I've learned to bend Keynote to my will. So I pondered, "Can I convert my Canvas docs to Keynote and maintain their original functionality?" On the face of it, the question is ludicrous. Canvas was a graphics/DTP program and Keynote was designed to make Steve Jobs look cool when he pitched new products at MacWorld.

But the answer turned out to be, "Yes!" (At this point, I'm convinced I can do virtually anything in Keynote.)

The process is tedious, time-consuming, labor-intensive, and did I mention tedious? But it is possible. So I am going through the process, item by item, document by document, image by image, text box by text box. Each PhyzGuide, Springboard, Demo, Lab, Video Sheet, etc., that I finish can be opened on the new computer. Since each document has to be rebuilt in Keynote, some changes have been made to certain documents in certain places. And I've switched fonts on my headers in demos (Showboat's out, Ringmaster, Zebrawood, and Black Oak are in). I've had to buy/re-buy some fonts that didn't function properly in Keynote. Long is the tale of transition woe.
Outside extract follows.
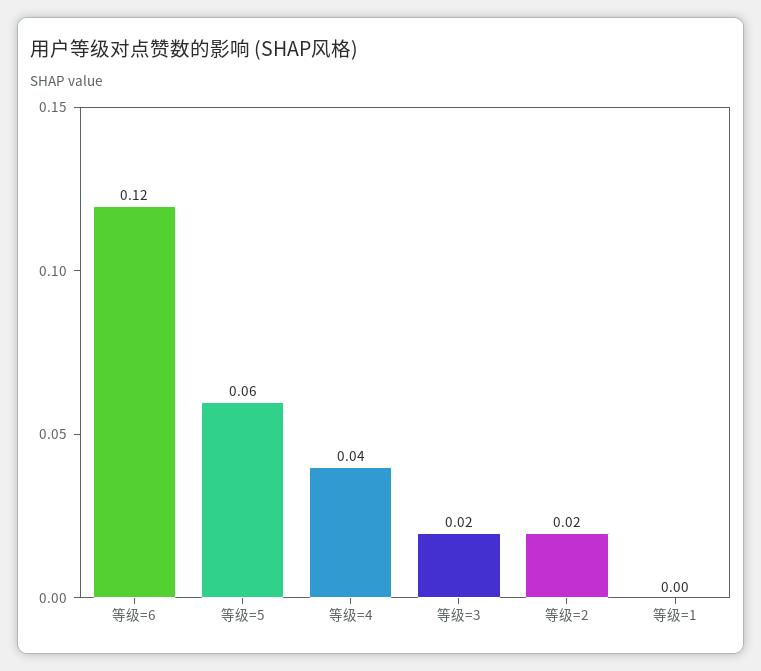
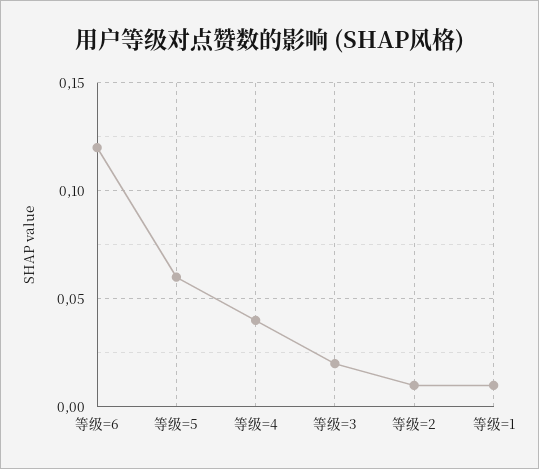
等级=2: 0.02 -> 0.01
等级=1: 0 -> 0.01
Dropbox has been key in this process. All Phyz curriculum files are in my Dropbox. I access the Canvas docs on my old MacBook Pro (2008, Mac OS X 10.6 Snow Leopard), port them to Keynote (each one takes about an hour of work), and save the Keynote version. Next time I open the new MBP, the Keynote doc is in the Dropbox and ready to go.

But there are miles to go before I sleep.

All of this to say that if you find me even more anti-social and withdrawn than usual (and honestly, how would you even know?), that's the reason.

5 comments:

Kelvin Dueck said...

On behalf of the nameless internet masses that regularly use your materials for teaching and inspiration, thanks for your work!

"You really are the kindest guy
You really are our hero
We thank you as 1 over y
As y approaches zero."

Cheers,

Kelvin

Unknown said...

Where do I find the files? I love the pictures! I love using them for quick warmups!

Dean Baird said...

Book of Phyz materials can be found via http://phyz.org

Anonymous said...

So true

Eric Plett said...

Interesting read and 'look behind the curtain'.